Nach Rückzug von fünf Klubs So soll es bei Eintracht Emden ab Sommer weitergehen
Der Jugendförderverein hat intensive Monate hinter sich. Die drei verbliebenen Stammvereine blicken nun optimistisch in die nahe Zukunft. Für diese haben sie nun erste Fakten geschaffen.
Emden - Beim JFV Eintracht Emden geht es im Sommer weiter – trotz des Abschiedes von fünf der acht Stammvereine. „Wir sind zuversichtlich für die Zukunft“, sagte Eintracht Vorsitzender Thomas Sprengelmeyer auf Nachfrage. Zuvor hatte die Eintracht offiziell verkündet, mit welchen Teams man ab dem Sommer an den Start geht.
Anfang des Jahres hatten zunächst Blau-Weiß Borssum und kurz darauf SF Larrelt, Frisch Auf Wybelsum, TB Twixlum und SV Petkum ihren Rückzug für den Sommer angekündigt. Die Vereine wollten ihren Jugendfußball ab der C-Jugend wieder ganz alleine (BW Borssum) oder in anderen Spielgemeinschaften (JSG Emden-West) organisieren und fortsetzen. Die Zukunft des ganzen Konstrukts Eintracht stand dabei auf dem Spiel.
Drei Vereine bleiben
Doch die verbleibenden Vereine SuS Emden, Amisia Wolthusen und FT 03 Emden haben nach vielen Gesprächen nun Fakten für die nahe Zukunft präsentiert. Eintracht Emden wird in der kommenden Saison mit einer B-Junioren-Mannschaft und einer C-Junioren-Mannschaft am Punktspielbetrieb teilnehmen. „Beide Teams sind sowohl personell, als auch vom Coaching sehr gut aufgestellt. Besonders glücklich zeigen sich die Vereine über die jeweiligen Trainerteams. Jedem Team stehen drei qualifizierte und lizenzierte Übungsleiter zur Verfügung“, heißt es in einer Pressemitteilung. In der C-Jugend gibt es sogar internationale Unterstützung. Der ukrainische Kriegsflüchtling Aleksandre Medvedev wird Teil des Trainerteams der C-Jugend. Laut Eintracht hat der 31-Jährige in seiner Heimat auch in höheren Ligen gespielt.

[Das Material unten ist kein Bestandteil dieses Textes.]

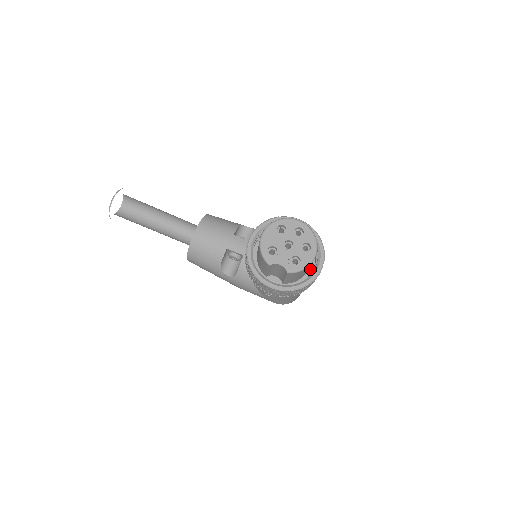
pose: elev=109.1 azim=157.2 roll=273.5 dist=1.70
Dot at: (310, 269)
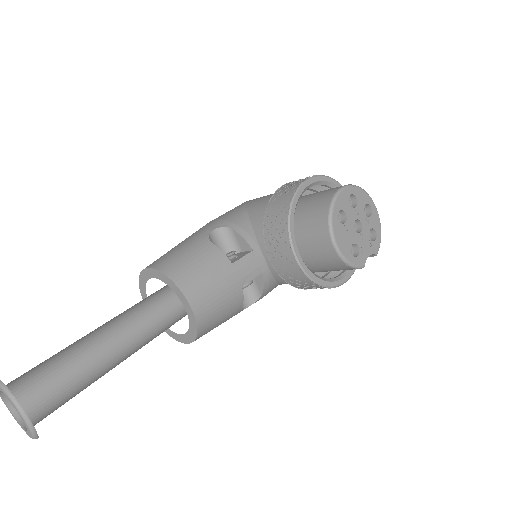
Dot at: occluded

„Durch die Reduzierung der Stammvereine erfolgt eine deutliche Verschlankung der Strukturen. Die Stammvereine binden sich verstärkt in die Jugendarbeit mit ein und sorgen so für die gewünschte Identifikation ihrer Jugendlichen sowohl zum JFV als auch zu den Heimatvereinen“, teilte die Eintracht mit.
Die Sportplatz-Situation
Auch finanziell stehe das Konstrukt auf sicherem Fundament. Beiden Teams stehen vier Rasenplätze und ein Kunstrasenplatz für den Spiel-und Trainingsbetrieb zur Verfügung. „Der Pachtvertrag mit dem Stadtsportbund für den Kunstrasenplatz läuft noch bis Mitte 2028“, sagt Vorsitzende Thomas Sprengelmeyer. Auch die im Sommer austretenden Vereine werden den Kunstrasen weiter nutzen können, wie Sprengelmeyer auf Nachfrage mitteilte. Sie würden auch weiterhin ihre finanziellen Anteile zahlen. Die Lichtverhältnisse auf dem Kunstrasenplatz würden durch den Bau einer neuen Flutlichtanlage optimiert und somit die Energiekosten gesenkt werden.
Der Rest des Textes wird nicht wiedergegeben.